---------- ENTRIES SHOWN ----------
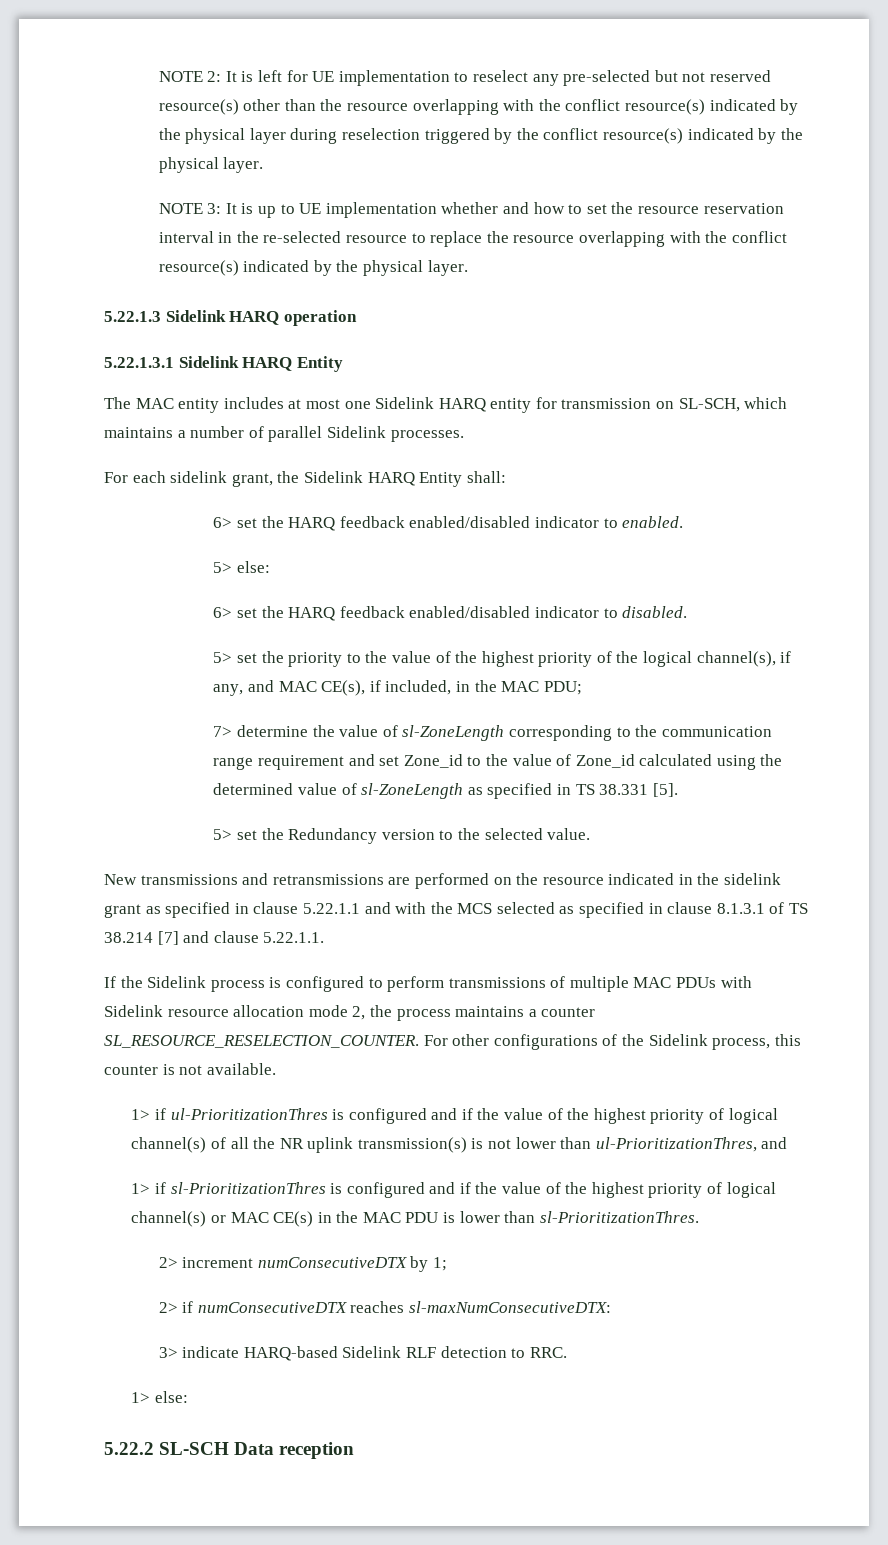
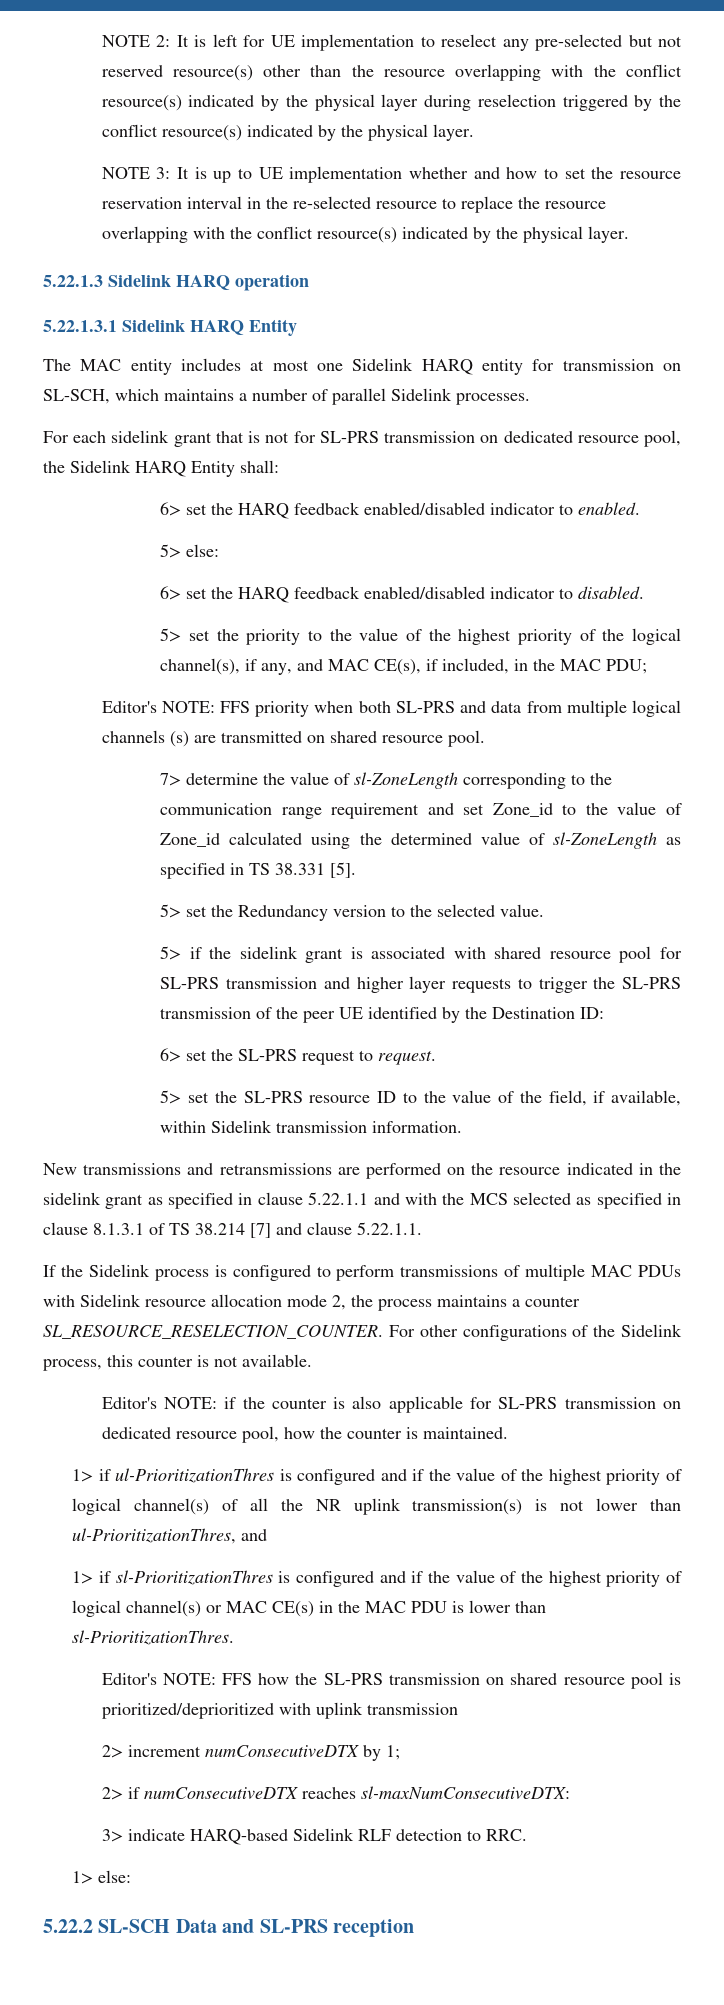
[231,473,273,487] grant, -> [173,430,681,447] grant that is not for SL-PRS transmission on dedicated resource pool,
(582, 688) none -> [101,700,682,717] [101,730,485,747] // Editor's NOTE: FFS priority when both SL-PRS and data from multiple logical channels (s) are transmitted on shared resource pool.
(591, 834) none -> [160,946,682,963] [160,976,682,993] [160,1007,605,1023] [160,1048,437,1065] [160,1090,681,1106] [160,1120,463,1133] // 5> if the sidelink grant is associated with shared resource pool for SL-PRS transmission and higher layer requests to trigger the SL-PRS transmission of the peer UE identified by the Destination ID: // 6> set the SL-PRS request to request. // 5> set the SL-PRS resource ID to the value of the field, if available, within Sidelink transmission information.
(276, 1069) none -> [101,1396,681,1413] [101,1426,508,1443] // Editor's NOTE: if the counter is also applicable for SL-PRS transmission on dedicated resource pool, how the counter is maintained.
(699, 1217) none -> [101,1672,681,1689] [101,1702,458,1719] // Editor's NOTE: FFS how the SL-PRS transmission on shared resource pool is prioritized/deprioritized with uplink transmission
(275, 1448) none -> [222,1919,328,1933] and SL-PRS

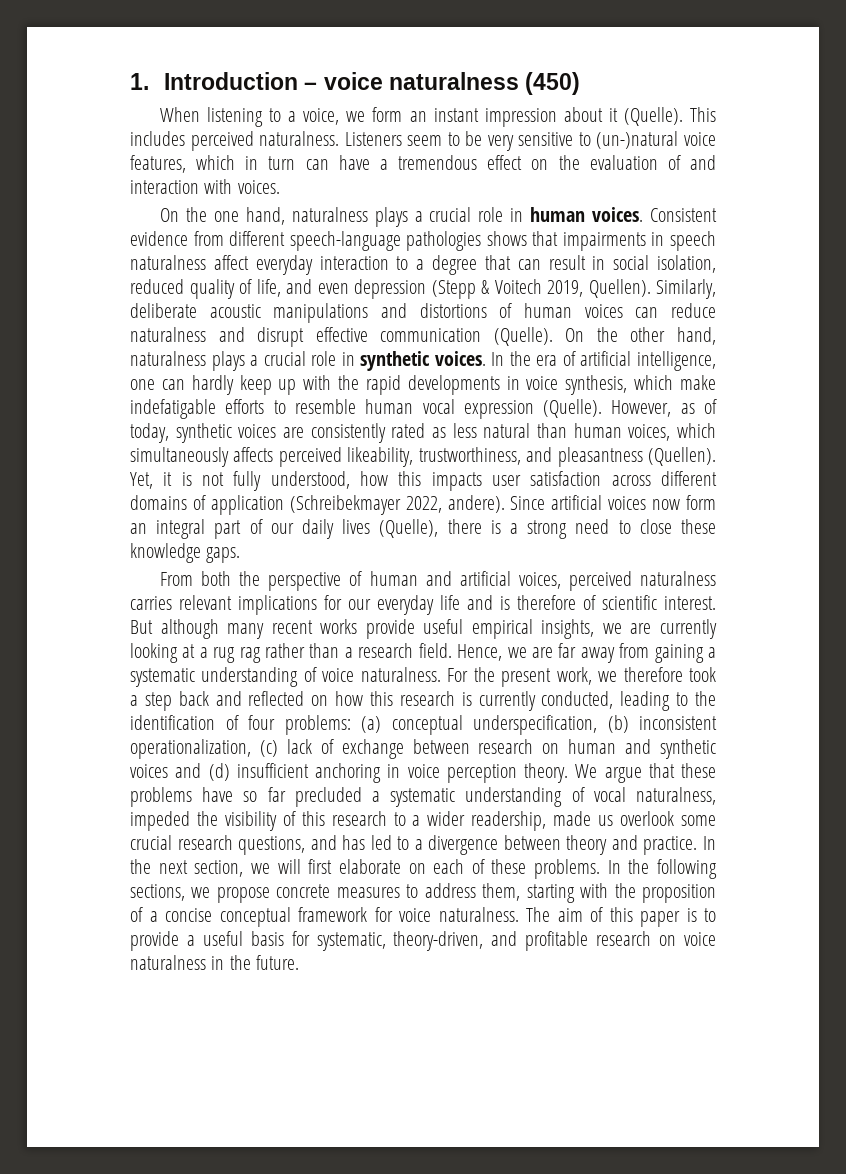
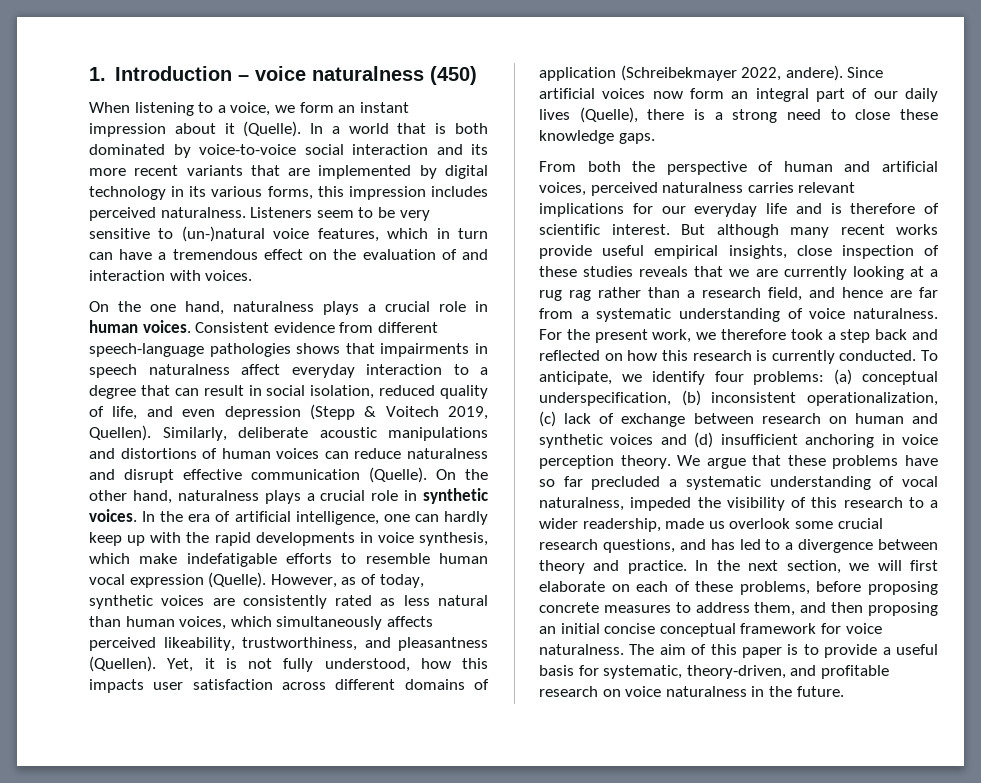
[690,107,716,122] This -> [310,123,488,134] [89,144,488,158] [89,165,488,179] [89,186,426,200] In a world that is both dominated by voice-to-voice social interaction and its more recent variants that are implemented by digital technology in its various forms, this impression
(595, 629) none -> [796,245,939,259] [539,266,724,277] close inspection of these studies reveals that
[418,643,704,663] field. Hence, we are far away from gaining -> [768,287,938,301] [539,308,573,319] field, and hence are far from
[541,691,716,711] [130,715,239,730] conducted, leading to the identification of -> [839,350,938,361] [539,371,705,385] conducted. To anticipate, we identify
[534,859,718,879] [130,884,270,903] problems. In the following sections, we propose -> [739,581,938,595] problems, before proposing
[526,883,716,903] [130,907,158,922] starting with the proposition of a -> [800,602,938,616] [539,623,600,634] and then proposing an initial

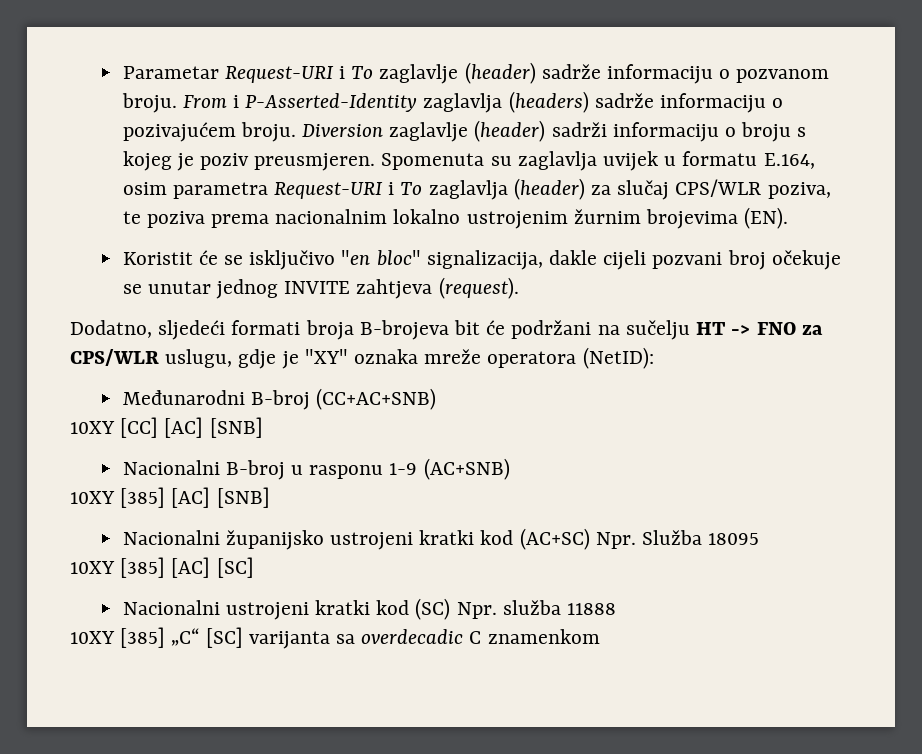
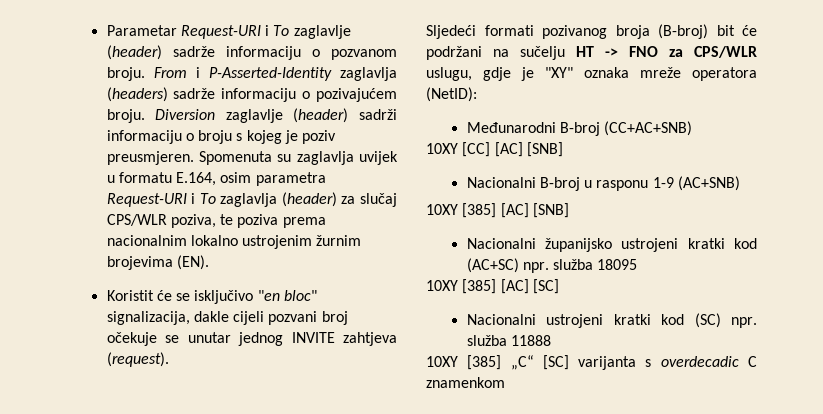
[70,320,449,340] Dodatno, sljedeći formati broja B-brojeva -> [426,24,708,39] Sljedeći formati pozivanog broja (B-broj)
[595,530,703,549] Npr. Služba -> [522,259,594,273] npr. služba
[456,602,497,619] Npr. -> [731,317,757,328] npr.
[336,634,356,644] sa -> [645,359,652,367] s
----------
> [WHAT TO PRODUCE] Would you report every line of the entries above containing the word "both"?

> [EXERCISE OUTPUT]
(582, 688) none -> [101,700,682,717] [101,730,485,747] // Editor's NOTE: FFS priority when both SL-PRS and data from multiple logical channels (s) are transmitted on shared resource pool.
[690,107,716,122] This -> [310,123,488,134] [89,144,488,158] [89,165,488,179] [89,186,426,200] In a world that is both dominated by voice-to-voice social interaction and its more recent variants that are implemented by digital technology in its various forms, this impression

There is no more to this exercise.